Building on Hitman 2’s themes

Hitman 2 is an excellent game that built on the foundation of its 2016 predecessor. But one of the key ways that it stuck out was through its story and characterization. Hitman 2 is about ultra-wealthy robber barons. That culminates in the final level of the base game where the 1% of the 1% try coldly calculate whether they should do something about the global climate change that they are fully aware they are causing.

IO Interactive seems like it’s continuing some of those themes in New York.

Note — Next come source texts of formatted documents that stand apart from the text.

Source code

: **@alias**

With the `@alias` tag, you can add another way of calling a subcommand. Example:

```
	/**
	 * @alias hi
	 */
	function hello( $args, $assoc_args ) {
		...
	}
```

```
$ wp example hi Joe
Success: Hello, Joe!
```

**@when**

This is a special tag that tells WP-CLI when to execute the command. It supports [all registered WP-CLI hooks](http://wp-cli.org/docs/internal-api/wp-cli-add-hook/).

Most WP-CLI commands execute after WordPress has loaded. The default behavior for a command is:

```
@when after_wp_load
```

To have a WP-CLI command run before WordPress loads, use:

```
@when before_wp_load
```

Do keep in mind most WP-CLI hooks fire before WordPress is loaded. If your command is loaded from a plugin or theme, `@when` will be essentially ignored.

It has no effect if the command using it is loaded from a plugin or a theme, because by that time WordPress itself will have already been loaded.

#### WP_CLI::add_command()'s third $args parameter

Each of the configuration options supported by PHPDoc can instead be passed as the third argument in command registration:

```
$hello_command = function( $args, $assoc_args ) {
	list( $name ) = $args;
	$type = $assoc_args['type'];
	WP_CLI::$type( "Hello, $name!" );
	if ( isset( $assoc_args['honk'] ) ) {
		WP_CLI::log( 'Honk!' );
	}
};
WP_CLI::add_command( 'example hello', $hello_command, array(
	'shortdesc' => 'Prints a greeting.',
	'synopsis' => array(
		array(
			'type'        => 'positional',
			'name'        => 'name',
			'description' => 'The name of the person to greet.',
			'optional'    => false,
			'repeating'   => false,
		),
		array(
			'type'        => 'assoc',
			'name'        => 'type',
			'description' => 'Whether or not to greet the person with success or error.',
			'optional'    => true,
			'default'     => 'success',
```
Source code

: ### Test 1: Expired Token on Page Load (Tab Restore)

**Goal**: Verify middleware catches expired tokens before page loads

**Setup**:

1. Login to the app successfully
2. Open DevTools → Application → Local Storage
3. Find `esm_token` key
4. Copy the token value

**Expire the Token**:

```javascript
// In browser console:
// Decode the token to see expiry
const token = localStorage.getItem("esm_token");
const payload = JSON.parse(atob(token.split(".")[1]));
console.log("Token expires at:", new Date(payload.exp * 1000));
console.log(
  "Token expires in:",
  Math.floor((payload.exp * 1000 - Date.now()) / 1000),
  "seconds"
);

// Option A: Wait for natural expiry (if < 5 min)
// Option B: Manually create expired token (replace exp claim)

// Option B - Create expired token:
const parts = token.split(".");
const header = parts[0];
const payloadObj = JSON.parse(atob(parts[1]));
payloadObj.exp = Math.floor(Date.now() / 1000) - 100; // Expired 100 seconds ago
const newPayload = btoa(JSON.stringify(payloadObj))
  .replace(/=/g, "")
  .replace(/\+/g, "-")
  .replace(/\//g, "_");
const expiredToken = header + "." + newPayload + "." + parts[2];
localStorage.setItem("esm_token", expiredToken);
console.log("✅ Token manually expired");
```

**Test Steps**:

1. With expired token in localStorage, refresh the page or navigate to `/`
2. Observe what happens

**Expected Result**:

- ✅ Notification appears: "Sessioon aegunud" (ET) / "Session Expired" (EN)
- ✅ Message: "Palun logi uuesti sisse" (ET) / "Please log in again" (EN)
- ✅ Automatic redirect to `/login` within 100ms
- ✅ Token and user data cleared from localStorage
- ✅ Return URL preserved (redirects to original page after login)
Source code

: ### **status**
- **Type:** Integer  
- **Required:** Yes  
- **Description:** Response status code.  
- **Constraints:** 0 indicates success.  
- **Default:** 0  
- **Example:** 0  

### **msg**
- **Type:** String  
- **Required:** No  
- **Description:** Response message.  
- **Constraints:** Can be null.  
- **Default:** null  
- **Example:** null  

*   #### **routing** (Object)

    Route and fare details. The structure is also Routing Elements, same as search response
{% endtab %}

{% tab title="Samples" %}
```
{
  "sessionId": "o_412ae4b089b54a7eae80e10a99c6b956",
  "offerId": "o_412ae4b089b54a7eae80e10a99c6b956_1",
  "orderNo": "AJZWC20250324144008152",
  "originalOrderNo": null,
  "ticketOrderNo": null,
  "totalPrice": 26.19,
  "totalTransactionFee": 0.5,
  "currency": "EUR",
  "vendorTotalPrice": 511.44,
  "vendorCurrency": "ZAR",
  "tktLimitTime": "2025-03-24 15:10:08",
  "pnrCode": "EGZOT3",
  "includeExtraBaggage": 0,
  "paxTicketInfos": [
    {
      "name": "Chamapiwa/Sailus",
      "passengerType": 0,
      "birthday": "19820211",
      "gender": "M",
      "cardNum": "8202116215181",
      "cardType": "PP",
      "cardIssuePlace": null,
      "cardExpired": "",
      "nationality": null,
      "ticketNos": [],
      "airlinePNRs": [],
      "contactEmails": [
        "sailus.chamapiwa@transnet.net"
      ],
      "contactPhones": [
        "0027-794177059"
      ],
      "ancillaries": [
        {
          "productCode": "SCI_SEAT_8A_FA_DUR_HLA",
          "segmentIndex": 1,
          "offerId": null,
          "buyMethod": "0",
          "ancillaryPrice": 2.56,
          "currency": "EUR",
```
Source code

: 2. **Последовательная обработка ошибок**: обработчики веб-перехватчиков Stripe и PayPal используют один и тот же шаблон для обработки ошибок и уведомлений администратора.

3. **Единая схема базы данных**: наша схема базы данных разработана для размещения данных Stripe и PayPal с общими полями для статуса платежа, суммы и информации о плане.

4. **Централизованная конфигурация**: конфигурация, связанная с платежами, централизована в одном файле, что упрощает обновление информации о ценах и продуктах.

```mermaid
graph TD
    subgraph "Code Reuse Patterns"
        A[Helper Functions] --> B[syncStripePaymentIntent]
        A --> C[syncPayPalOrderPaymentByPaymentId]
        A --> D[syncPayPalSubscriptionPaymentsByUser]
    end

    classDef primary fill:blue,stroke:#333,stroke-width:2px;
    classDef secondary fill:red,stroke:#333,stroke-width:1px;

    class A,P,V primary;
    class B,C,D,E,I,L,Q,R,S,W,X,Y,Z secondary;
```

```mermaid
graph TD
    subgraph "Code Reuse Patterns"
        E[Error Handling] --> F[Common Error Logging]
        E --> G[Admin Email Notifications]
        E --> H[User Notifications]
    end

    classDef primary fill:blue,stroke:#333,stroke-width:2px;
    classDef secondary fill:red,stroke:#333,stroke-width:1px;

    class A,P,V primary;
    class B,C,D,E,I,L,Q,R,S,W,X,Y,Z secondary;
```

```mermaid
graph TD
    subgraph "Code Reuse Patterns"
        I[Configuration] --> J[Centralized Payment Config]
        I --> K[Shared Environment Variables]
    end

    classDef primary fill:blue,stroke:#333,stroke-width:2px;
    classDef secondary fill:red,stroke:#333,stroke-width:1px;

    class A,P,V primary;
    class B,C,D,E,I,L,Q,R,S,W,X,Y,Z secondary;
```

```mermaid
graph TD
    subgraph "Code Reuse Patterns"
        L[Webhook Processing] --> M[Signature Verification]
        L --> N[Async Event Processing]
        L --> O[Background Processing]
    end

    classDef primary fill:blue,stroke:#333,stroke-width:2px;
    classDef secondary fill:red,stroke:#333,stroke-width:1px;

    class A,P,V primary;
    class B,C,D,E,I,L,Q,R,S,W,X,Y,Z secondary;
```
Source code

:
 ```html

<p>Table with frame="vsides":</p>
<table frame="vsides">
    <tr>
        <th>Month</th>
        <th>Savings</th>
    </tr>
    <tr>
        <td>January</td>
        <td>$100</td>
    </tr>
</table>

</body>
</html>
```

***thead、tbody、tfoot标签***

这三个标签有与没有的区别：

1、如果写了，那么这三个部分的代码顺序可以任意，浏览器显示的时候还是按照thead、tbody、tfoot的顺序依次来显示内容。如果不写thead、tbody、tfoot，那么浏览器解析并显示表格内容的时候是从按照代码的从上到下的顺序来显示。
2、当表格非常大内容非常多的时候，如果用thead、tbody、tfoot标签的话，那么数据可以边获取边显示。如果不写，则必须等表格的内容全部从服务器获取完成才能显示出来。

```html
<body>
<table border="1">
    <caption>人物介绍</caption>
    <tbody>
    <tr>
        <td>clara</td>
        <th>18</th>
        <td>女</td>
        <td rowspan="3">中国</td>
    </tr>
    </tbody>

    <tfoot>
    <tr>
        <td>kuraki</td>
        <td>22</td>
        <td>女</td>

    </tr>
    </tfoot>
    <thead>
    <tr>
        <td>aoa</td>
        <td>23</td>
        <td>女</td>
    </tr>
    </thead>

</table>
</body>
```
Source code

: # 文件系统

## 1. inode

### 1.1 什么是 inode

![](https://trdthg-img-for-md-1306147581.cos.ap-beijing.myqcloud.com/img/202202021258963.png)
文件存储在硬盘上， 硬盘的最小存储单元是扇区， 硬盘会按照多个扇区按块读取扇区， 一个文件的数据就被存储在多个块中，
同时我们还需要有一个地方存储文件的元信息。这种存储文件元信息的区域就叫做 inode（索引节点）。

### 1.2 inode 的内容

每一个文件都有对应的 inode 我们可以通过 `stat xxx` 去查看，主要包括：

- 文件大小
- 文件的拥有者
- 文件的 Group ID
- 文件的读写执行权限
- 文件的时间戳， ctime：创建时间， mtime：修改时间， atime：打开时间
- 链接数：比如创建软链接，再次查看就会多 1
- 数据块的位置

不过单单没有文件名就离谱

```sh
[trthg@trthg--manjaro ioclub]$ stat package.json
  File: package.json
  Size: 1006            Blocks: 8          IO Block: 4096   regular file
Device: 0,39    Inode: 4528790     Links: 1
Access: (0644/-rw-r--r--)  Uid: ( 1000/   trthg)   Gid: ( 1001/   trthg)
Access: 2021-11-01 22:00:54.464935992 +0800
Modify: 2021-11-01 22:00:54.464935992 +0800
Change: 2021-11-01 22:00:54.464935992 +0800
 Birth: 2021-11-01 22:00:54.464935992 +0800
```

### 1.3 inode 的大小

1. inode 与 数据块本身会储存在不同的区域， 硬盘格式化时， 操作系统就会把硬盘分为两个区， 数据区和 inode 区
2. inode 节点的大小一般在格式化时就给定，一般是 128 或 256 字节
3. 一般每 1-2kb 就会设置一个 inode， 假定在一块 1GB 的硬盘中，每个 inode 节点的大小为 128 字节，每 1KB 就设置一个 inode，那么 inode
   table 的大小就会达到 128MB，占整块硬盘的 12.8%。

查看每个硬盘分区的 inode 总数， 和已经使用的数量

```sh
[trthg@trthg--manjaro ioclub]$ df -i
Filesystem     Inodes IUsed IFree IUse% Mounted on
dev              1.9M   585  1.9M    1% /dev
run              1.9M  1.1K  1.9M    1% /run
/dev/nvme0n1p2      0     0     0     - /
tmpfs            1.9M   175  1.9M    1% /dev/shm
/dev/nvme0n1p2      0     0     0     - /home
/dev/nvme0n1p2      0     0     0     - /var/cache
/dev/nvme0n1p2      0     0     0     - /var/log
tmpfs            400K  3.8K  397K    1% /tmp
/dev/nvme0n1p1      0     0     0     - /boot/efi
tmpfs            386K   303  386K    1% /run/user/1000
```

“Over the years, Savalas has also developed a refined disdain for the middle class, reducing customers to numbers on sheets of paper with no thought to the things she destroys with her constant “less is more” approach to small and medium-sized businesses,” reads IO Interactive’s website. “Rumors of wanton gambling with client money and the bank’s finances are beginning to catch up to her and with the board of directors looking for a new CEO of Milton-Fitzpatrick, Savalas is eagerly covering her tracks, using any means necessary.”

We’re barely 10 years out from the Great Recession, and a callous banker who gets ahead at the expense of regular folk is still fertile ground for a villain. Sure, Savalas can evade justice for knowingly selling toxic mortgaged-backed securities. She can even blame poor people for her crimes. But there’s no escaping Agent 47.